Memórias e curiosidades, 100 anos depois

Fernando Veríssimo

Marneca, o apelido mais comum

Manuel de Oliveira Marneca

Manuel de Oliveira Marneca

Marneca, apesar de soar um pouco estranho, é o mais comum dos apelidos dos militares de Almeirim mobilizados para o conflito. Embora na listagem nominal do Arquivo Histórico Militar apareçam incongruências na grafia, pensamos que, objeto de errada transcrição, é bem provável que tenham pertencido à mesma família todos os “Marnecas” que dela fazem parte (Agostinho, Francisco, Jaime e Manuel de Oliveira Marneca).

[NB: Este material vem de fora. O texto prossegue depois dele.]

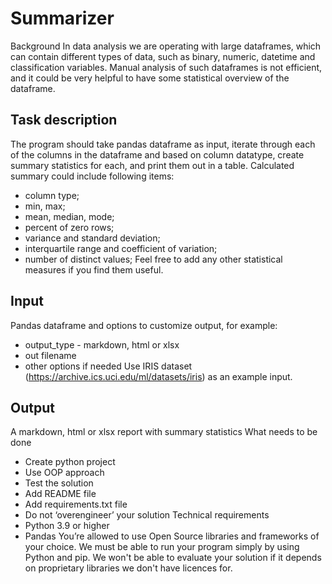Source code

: # Summarizer
Background In data analysis we are operating with large dataframes, which can contain different types of data, such as binary, numeric, datetime and classification variables. Manual analysis of such dataframes is not efficient, and it could be very helpful to have some statistical overview of the dataframe.

## Task description
The program should take pandas dataframe as input, iterate through each of the columns in the dataframe and based on column datatype, create summary statistics for each, and print them out in a table.
Calculated summary could include following items:
- column type;
- min, max;
- mean, median, mode;
- percent of zero rows;
- variance and standard deviation;
- interquartile range and coefficient of variation;
- number of distinct values;
Feel free to add any other statistical measures if you find them useful.

## Input
Pandas dataframe and options to customize output, for example:
- output_type - markdown, html or xlsx
- out filename
- other options if needed
Use IRIS dataset (https://archive.ics.uci.edu/ml/datasets/iris) as an example input.

## Output
A markdown, html or xlsx report with summary statistics
What needs to be done
- Create python project
- Use OOP approach
- Test the solution
- Add README file
- Add requirements.txt file
- Do not ‘overengineer’ your solution Technical requirements
- Python 3.9 or higher
- Pandas
You’re allowed to use Open Source libraries and frameworks of your choice. We must be able to run your program simply by using Python and pip. We won't be able to evaluate your solution if it depends on proprietary libraries we don't have licences for. 

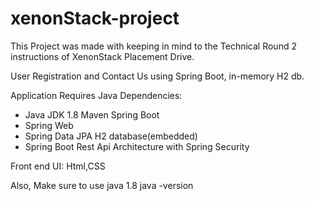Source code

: # xenonStack-project

This Project was made with keeping in mind to the Technical Round 2 instructions of XenonStack Placement Drive.

User Registration and Contact Us using Spring Boot, in-memory H2 db.

Application Requires Java Dependencies:
- Java JDK 1.8 Maven Spring Boot
- Spring Web 
- Spring Data JPA H2 database(embedded)
- Spring Boot Rest Api Architecture with Spring Security

Front end UI: Html,CSS

Also, Make sure to use java 1.8 java -version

Bem ataviado este nosso Joaquim

Joaquim Barrão

Joaquim Barrão

Joaquim Barrão, soldado do C.E.P., arregimentado ao Corpo de Artilharia Pesada nº1, numa típica fotografia [sépia] com decor trompeloeil. Não pertencendo este nosso conterrâneo ao oficialato, a quem o regulamento e uniformização das tropas permitia o uso de bengalão (espécie de robusta bengala encastrada a metal na ponta) que em campanha substituía a espada, podemos intuir –
porque nos aparece com uma ligadura no indicador da mão esquerda e firmando-se numa só perna – que o apoio de madeira com que se deixou fotografar pode ser consequência de alguma incapacidade temporária.
Regressou saudável à vida civil, teve uma vida plena e morreu velho, contrariando a lógica do devastador conflito.

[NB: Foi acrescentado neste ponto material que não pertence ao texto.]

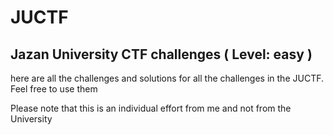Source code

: # JUCTF 
## Jazan University CTF challenges ( Level: easy )
here are all the challenges and solutions for all the challenges in the JUCTF. Feel free to use them

Please note that this is an individual effort from me and not from the University



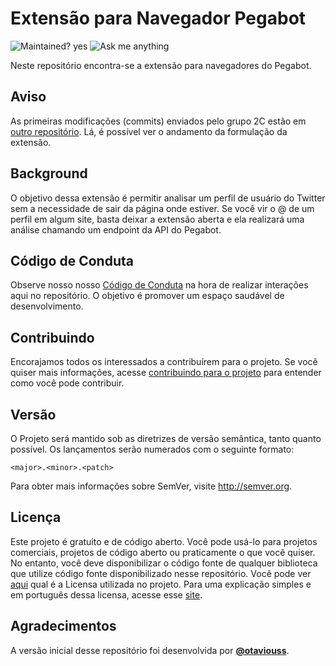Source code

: # Extensão para Navegador Pegabot

![Maintained? yes](https://img.shields.io/badge/Maintained%3F-yes-green.svg)
![Ask me anything](https://img.shields.io/badge/Ask%20me-anything-1abc9c.svg)

Neste repositório encontra-se a extensão para navegadores do Pegabot.

## Aviso
As primeiras modificações (commits) enviados pelo grupo 2C estão em [outro repositório](https://github.com/edujpmouta/challenge). Lá, é possível ver o andamento da formulação da extensão. 

## Background

O objetivo dessa extensão é permitir analisar um perfil de usuário do Twitter sem a necessidade de sair da página onde estiver. Se você vir o @ de um perfil em algum site, basta deixar a extensão aberta e ela realizará uma análise chamando um endpoint da API do Pegabot.

## Código de Conduta

Observe nosso nosso [Código de Conduta](./CODE_OF_CONDUCT.md) na hora de realizar interações aqui no repositório. O objetivo é promover um espaço saudável de desenvolvimento.

## Contribuindo

Encorajamos todos os interessados a contribuírem para o projeto. Se você quiser mais informações, acesse [contribuindo para o projeto](/CONTRIBUTING.md) para entender como você pode contribuir.

## Versão

O Projeto será mantido sob as diretrizes de versão semântica, tanto quanto possível. Os lançamentos serão numerados com o seguinte formato:

`<major>.<minor>.<patch>`

Para obter mais informações sobre SemVer, visite http://semver.org.

## Licença

Este projeto é gratuito e de código aberto. Você pode usá-lo para projetos comerciais, projetos de código aberto ou praticamente o que você quiser. No entanto, você deve disponibilizar o código fonte de qualquer biblioteca que utilize código fonte disponibilizado nesse repositório. Você pode ver [aqui](/LICENSE) qual é a Licensa utilizada no projeto. Para uma explicação simples e em português dessa licensa, acesse esse [site](http://escolhaumalicenca.com.br/licencas/lgpl-v3/#).


## Agradecimentos

A versão inicial desse repositório foi desenvolvida por **[@otaviouss](https://github.com/otaviouss)**.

(…) A Alemanha declarou guerra a Portugal ou só especialmente aos batalhões do C.E.P. ? (David Magno, major)

(foto gentilmente cedida pela neta, D. Lurdes Veríssimo, a quem agradecemos através do seu filho António)

Querida Tomásia

Manuel da Costa Chaparreiro e Dona Tomásia, sua esposa

Manuel da Costa Chaparreiro e Dona Tomásia, sua esposa

Querida Tomásia….

Era assim que se dirigia à futura noiva que por ele esperava, feitas que estavam juras de amor. Em postal mandado de França a 5 de fevereiro de 1918, Manuel da Costa Chaparreiro (Soldado Condutor, do Regimento de Artilharia nº1) falava de tudo menos da guerra. No anverso do postal de imaginário gaulês [la semaine du permissionnaire] Chaparreiro, tenta traduzir a Tomásia os dias da semana em francês.

O bilhete-postal era, nesta época, uma popular forma de comunicação e apesar de ser proibido escrever [pela União Postal Internacional] no espaço reservado à imagem era frequente introduzirem-se pequenas frases ou palavras que lhes reforçavam o sentido. É o caso deste (aqui num detalhe) que nos foi facultado pela bisneta Ana Neto dos Santos.

 

Malta dos canhões

Almeirinenses da arma de Artilharia Pesada

Almeirinenses da arma de Artilharia Pesada

Hoje publicamos um retrato de dois conterrâneos e amigos, ambos almeirinenses e de Artilharia. José dos Santos Sampaio [primeiro-cabo – CAP] (esq.) e Justino Matias Ferreira [soldado – CAP] (dir.). A insígnia no braço esquerdo do dolmen destes militares identifica-os como pertencentes ao Corpo de Artilharia Pesada, tal como a “granada em chama” de latão oxidado que orla a gola.